Experiment Two
Given that the top-down effects of crayfish were so strong, essentially
eliminating juvenile snails, we were concerned that the top-down effects
of crayfish were masking any positive effects of herbicides on snail
production and schistosomiasis risk. Consequently, we conducted a
follow-up experiment where we crossed the same herbicide exposures with
the presence and absence of crayfish. However, using five crayfish led
to complete depredation of snails in the predator tanks, reducing our
number of tanks with live snails in half (n = 32). Subsequently,
we found that little variance in Bi. glabrata biomass was
explained by treatment (Table S4), and likelihood ratio tests did not
detect significant herbicide effects in our nested models (Table S5).
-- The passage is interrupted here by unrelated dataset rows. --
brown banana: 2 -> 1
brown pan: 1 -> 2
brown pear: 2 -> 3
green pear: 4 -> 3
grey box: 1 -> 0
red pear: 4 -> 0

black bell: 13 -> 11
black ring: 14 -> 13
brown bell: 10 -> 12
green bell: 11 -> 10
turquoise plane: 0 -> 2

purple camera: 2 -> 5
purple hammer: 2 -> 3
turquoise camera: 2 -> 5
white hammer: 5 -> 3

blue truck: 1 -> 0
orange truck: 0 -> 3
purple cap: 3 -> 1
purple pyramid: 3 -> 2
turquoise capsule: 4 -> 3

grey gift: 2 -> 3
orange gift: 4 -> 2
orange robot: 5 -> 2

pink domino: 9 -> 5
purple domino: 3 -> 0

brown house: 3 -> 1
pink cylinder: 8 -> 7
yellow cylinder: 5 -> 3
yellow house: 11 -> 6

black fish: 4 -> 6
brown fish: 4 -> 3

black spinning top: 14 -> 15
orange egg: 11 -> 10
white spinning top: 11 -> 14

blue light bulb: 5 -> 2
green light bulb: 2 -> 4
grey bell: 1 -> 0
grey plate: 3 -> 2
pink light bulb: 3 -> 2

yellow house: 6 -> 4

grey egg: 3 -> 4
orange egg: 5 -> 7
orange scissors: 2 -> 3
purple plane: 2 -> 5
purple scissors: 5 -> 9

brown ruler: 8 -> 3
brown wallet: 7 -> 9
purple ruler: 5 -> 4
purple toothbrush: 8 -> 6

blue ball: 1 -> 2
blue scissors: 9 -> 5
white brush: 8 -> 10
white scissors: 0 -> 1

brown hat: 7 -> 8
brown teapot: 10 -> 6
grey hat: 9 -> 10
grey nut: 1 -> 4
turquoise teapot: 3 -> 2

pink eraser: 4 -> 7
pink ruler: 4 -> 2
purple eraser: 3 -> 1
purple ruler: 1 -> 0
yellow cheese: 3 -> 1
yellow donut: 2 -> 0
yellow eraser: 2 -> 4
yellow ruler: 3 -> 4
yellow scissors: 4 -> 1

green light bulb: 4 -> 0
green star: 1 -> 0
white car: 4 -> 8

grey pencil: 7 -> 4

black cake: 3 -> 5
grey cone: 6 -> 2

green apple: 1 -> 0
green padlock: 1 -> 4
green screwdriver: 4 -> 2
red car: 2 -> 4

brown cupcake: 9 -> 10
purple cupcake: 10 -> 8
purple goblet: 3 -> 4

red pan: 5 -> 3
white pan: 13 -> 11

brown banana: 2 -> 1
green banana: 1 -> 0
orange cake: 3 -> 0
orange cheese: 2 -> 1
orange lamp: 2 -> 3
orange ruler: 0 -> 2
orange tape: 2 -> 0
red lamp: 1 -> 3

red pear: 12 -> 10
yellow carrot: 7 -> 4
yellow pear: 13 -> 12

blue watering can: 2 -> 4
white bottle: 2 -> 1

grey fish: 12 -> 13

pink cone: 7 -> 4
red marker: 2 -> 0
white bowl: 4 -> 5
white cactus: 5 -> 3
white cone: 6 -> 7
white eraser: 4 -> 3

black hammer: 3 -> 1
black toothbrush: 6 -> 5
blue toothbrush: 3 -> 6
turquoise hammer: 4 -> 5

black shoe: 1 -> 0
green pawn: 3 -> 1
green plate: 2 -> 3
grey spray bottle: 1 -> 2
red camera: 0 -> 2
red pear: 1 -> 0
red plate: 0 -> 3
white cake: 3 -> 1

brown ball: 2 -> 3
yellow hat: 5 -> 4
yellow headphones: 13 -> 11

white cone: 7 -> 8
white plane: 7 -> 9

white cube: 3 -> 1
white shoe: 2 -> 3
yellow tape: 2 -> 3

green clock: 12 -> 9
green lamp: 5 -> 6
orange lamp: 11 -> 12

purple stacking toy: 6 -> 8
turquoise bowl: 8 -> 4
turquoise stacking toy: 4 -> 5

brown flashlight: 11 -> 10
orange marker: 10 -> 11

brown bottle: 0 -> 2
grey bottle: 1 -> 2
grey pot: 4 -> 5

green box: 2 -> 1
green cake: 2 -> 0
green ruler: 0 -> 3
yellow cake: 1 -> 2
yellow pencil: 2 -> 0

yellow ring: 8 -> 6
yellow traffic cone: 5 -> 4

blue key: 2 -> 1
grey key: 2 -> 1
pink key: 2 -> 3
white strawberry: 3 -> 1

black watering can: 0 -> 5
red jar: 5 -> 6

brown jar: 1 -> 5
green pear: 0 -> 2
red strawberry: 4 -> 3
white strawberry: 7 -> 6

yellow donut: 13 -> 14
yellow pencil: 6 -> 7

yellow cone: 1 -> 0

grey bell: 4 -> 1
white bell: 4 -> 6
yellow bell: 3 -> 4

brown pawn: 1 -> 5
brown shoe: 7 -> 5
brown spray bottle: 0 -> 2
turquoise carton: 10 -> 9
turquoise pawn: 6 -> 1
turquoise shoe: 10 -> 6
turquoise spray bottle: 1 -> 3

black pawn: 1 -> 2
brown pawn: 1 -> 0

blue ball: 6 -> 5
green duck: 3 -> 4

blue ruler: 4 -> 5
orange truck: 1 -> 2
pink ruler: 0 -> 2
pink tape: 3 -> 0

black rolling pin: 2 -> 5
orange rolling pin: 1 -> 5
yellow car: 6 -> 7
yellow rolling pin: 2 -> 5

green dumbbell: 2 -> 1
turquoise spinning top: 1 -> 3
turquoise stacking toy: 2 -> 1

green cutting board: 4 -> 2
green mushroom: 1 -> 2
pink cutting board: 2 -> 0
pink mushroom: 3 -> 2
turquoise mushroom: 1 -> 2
An
interaction term between crayfish presence and herbicide type for
infected, uninfected, and total Bi. glabrata biomass, after model
selection (Tables S11-S13), showed no significant interaction between
crayfish presence/absence and herbicides (Table 2). Focusing on tanks
without crayfish predators, the herbicides atrazine and acetochlor were
associated with increases in the average biomass of infected snails (55
%) and total snails (131 %), respectively (Table S13; Fig. 3a,3c). In
contrast, the herbicide alachlor was associated with a decrease in
uninfected snail biomass (126%) in tanks without predators (Table S14;
Fig. 3b). A Pearson’s correlation between snail biomass and infected
snail biomass suggested a significant positive association (rho =
0.67, t30 =4.96, p < 0.001; Fig.
1c). Moreover, infected snail biomass was a significant positive
predictor of total cercariae in tanks (Fig. 1d).